**What to do:** The records that follow must all be duplicated exactly.

Collected data entries:
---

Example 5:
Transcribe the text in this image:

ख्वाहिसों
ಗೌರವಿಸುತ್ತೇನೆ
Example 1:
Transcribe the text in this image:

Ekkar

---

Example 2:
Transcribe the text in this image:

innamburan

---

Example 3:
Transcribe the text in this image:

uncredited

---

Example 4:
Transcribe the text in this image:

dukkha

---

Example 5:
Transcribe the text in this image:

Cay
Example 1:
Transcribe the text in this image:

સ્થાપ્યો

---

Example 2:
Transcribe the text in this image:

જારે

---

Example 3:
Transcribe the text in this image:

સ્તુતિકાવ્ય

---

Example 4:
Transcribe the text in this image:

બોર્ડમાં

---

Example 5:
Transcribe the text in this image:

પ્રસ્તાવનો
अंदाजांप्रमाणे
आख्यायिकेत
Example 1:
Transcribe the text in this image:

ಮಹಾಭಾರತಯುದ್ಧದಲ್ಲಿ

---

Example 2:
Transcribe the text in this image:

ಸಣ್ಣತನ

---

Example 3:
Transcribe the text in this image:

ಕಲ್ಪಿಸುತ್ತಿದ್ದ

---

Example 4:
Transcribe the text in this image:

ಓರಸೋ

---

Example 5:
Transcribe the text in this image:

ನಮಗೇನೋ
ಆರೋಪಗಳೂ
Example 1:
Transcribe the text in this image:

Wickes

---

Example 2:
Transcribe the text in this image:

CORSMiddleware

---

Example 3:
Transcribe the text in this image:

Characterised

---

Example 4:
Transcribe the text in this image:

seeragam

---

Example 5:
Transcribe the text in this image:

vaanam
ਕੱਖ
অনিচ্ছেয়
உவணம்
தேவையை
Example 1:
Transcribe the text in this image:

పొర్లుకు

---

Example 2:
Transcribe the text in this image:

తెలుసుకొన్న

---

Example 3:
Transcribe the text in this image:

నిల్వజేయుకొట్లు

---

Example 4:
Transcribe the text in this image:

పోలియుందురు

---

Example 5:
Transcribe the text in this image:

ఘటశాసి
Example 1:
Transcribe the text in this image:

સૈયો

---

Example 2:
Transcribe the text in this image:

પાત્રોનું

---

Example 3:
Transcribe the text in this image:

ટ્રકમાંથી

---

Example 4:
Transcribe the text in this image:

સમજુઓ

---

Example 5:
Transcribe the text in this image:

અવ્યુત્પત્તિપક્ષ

**Answer area:**
---

Example 5:
Transcribe the text in this image:

ख्वाहिसों
ಗೌರವಿಸುತ್ತೇನೆ
Example 1:
Transcribe the text in this image:

Ekkar

---

Example 2:
Transcribe the text in this image:

innamburan

---

Example 3:
Transcribe the text in this image:

uncredited

---

Example 4:
Transcribe the text in this image:

dukkha

---

Example 5:
Transcribe the text in this image:

Cay
Example 1:
Transcribe the text in this image:

સ્થાપ્યો

---

Example 2:
Transcribe the text in this image:

જારે

---

Example 3:
Transcribe the text in this image:

સ્તુતિકાવ્ય

---

Example 4:
Transcribe the text in this image:

બોર્ડમાં

---

Example 5:
Transcribe the text in this image:

પ્રસ્તાવનો
अंदाजांप्रमाणे
आख्यायिकेत
Example 1:
Transcribe the text in this image:

ಮಹಾಭಾರತಯುದ್ಧದಲ್ಲಿ

---

Example 2:
Transcribe the text in this image:

ಸಣ್ಣತನ

---

Example 3:
Transcribe the text in this image:

ಕಲ್ಪಿಸುತ್ತಿದ್ದ

---

Example 4:
Transcribe the text in this image:

ಓರಸೋ

---

Example 5:
Transcribe the text in this image:

ನಮಗೇನೋ
ಆರೋಪಗಳೂ
Example 1:
Transcribe the text in this image:

Wickes

---

Example 2:
Transcribe the text in this image:

CORSMiddleware

---

Example 3:
Transcribe the text in this image:

Characterised

---

Example 4:
Transcribe the text in this image:

seeragam

---

Example 5:
Transcribe the text in this image:

vaanam
ਕੱਖ
অনিচ্ছেয়
உவணம்
தேவையை
Example 1:
Transcribe the text in this image:

పొర్లుకు

---

Example 2:
Transcribe the text in this image:

తెలుసుకొన్న

---

Example 3:
Transcribe the text in this image:

నిల్వజేయుకొట్లు

---

Example 4:
Transcribe the text in this image:

పోలియుందురు

---

Example 5:
Transcribe the text in this image:

ఘటశాసి
Example 1:
Transcribe the text in this image:

સૈયો

---

Example 2:
Transcribe the text in this image:

પાત્રોનું

---

Example 3:
Transcribe the text in this image:

ટ્રકમાંથી

---

Example 4:
Transcribe the text in this image:

સમજુઓ

---

Example 5:
Transcribe the text in this image:

અવ્યુત્પત્તિપક્ષ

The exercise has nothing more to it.